Quote every one of the records below word for word.

▶ [STORED DATA]
##############################

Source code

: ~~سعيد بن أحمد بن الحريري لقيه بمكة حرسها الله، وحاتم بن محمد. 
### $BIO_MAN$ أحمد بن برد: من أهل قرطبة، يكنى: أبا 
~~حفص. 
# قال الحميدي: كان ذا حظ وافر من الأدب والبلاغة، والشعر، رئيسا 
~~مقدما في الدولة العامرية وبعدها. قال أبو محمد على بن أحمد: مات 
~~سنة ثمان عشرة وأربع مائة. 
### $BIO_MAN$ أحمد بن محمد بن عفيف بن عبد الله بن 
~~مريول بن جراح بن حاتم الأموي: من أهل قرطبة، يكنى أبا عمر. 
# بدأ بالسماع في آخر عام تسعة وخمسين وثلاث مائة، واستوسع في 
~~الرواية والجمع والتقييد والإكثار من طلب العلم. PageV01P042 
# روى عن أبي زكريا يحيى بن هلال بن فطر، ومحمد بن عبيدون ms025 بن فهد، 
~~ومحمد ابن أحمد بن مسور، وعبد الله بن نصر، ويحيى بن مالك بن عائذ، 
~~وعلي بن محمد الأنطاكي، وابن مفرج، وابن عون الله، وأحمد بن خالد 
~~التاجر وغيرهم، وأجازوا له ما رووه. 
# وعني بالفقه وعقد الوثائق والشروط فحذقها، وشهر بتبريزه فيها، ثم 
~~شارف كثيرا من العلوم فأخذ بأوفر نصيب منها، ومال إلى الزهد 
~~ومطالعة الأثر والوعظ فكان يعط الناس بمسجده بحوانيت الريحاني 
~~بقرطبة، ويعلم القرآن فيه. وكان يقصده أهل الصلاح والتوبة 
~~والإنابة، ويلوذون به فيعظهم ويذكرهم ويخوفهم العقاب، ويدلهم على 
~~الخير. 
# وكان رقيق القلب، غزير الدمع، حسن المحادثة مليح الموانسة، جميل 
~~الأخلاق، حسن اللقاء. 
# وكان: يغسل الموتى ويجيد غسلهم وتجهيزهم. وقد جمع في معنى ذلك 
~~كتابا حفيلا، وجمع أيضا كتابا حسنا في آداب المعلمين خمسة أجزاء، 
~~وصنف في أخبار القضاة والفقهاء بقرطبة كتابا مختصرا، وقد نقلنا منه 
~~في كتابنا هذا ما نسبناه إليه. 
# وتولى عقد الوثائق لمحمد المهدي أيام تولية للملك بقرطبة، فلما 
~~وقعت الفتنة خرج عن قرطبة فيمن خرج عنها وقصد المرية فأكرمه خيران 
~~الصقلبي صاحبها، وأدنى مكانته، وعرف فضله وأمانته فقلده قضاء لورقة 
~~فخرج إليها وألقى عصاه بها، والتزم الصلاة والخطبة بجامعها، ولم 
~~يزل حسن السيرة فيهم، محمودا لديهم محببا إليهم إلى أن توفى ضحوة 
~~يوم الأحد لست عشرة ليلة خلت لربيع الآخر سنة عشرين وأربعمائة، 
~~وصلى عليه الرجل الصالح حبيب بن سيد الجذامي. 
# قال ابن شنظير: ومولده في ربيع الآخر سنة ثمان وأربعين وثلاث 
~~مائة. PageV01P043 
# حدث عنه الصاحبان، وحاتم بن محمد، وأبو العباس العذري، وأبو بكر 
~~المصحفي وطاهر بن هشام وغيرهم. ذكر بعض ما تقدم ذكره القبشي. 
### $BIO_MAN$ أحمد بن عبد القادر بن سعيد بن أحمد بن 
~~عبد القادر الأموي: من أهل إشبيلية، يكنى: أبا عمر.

##############################

▶ [RESPONSE BOX]
Source code

: ~~سعيد بن أحمد بن الحريري لقيه بمكة حرسها الله، وحاتم بن محمد. 
### $BIO_MAN$ أحمد بن برد: من أهل قرطبة، يكنى: أبا 
~~حفص. 
# قال الحميدي: كان ذا حظ وافر من الأدب والبلاغة، والشعر، رئيسا 
~~مقدما في الدولة العامرية وبعدها. قال أبو محمد على بن أحمد: مات 
~~سنة ثمان عشرة وأربع مائة. 
### $BIO_MAN$ أحمد بن محمد بن عفيف بن عبد الله بن 
~~مريول بن جراح بن حاتم الأموي: من أهل قرطبة، يكنى أبا عمر. 
# بدأ بالسماع في آخر عام تسعة وخمسين وثلاث مائة، واستوسع في 
~~الرواية والجمع والتقييد والإكثار من طلب العلم. PageV01P042 
# روى عن أبي زكريا يحيى بن هلال بن فطر، ومحمد بن عبيدون ms025 بن فهد، 
~~ومحمد ابن أحمد بن مسور، وعبد الله بن نصر، ويحيى بن مالك بن عائذ، 
~~وعلي بن محمد الأنطاكي، وابن مفرج، وابن عون الله، وأحمد بن خالد 
~~التاجر وغيرهم، وأجازوا له ما رووه. 
# وعني بالفقه وعقد الوثائق والشروط فحذقها، وشهر بتبريزه فيها، ثم 
~~شارف كثيرا من العلوم فأخذ بأوفر نصيب منها، ومال إلى الزهد 
~~ومطالعة الأثر والوعظ فكان يعط الناس بمسجده بحوانيت الريحاني 
~~بقرطبة، ويعلم القرآن فيه. وكان يقصده أهل الصلاح والتوبة 
~~والإنابة، ويلوذون به فيعظهم ويذكرهم ويخوفهم العقاب، ويدلهم على 
~~الخير. 
# وكان رقيق القلب، غزير الدمع، حسن المحادثة مليح الموانسة، جميل 
~~الأخلاق، حسن اللقاء. 
# وكان: يغسل الموتى ويجيد غسلهم وتجهيزهم. وقد جمع في معنى ذلك 
~~كتابا حفيلا، وجمع أيضا كتابا حسنا في آداب المعلمين خمسة أجزاء، 
~~وصنف في أخبار القضاة والفقهاء بقرطبة كتابا مختصرا، وقد نقلنا منه 
~~في كتابنا هذا ما نسبناه إليه. 
# وتولى عقد الوثائق لمحمد المهدي أيام تولية للملك بقرطبة، فلما 
~~وقعت الفتنة خرج عن قرطبة فيمن خرج عنها وقصد المرية فأكرمه خيران 
~~الصقلبي صاحبها، وأدنى مكانته، وعرف فضله وأمانته فقلده قضاء لورقة 
~~فخرج إليها وألقى عصاه بها، والتزم الصلاة والخطبة بجامعها، ولم 
~~يزل حسن السيرة فيهم، محمودا لديهم محببا إليهم إلى أن توفى ضحوة 
~~يوم الأحد لست عشرة ليلة خلت لربيع الآخر سنة عشرين وأربعمائة، 
~~وصلى عليه الرجل الصالح حبيب بن سيد الجذامي. 
# قال ابن شنظير: ومولده في ربيع الآخر سنة ثمان وأربعين وثلاث 
~~مائة. PageV01P043 
# حدث عنه الصاحبان، وحاتم بن محمد، وأبو العباس العذري، وأبو بكر 
~~المصحفي وطاهر بن هشام وغيرهم. ذكر بعض ما تقدم ذكره القبشي. 
### $BIO_MAN$ أحمد بن عبد القادر بن سعيد بن أحمد بن 
~~عبد القادر الأموي: من أهل إشبيلية، يكنى: أبا عمر.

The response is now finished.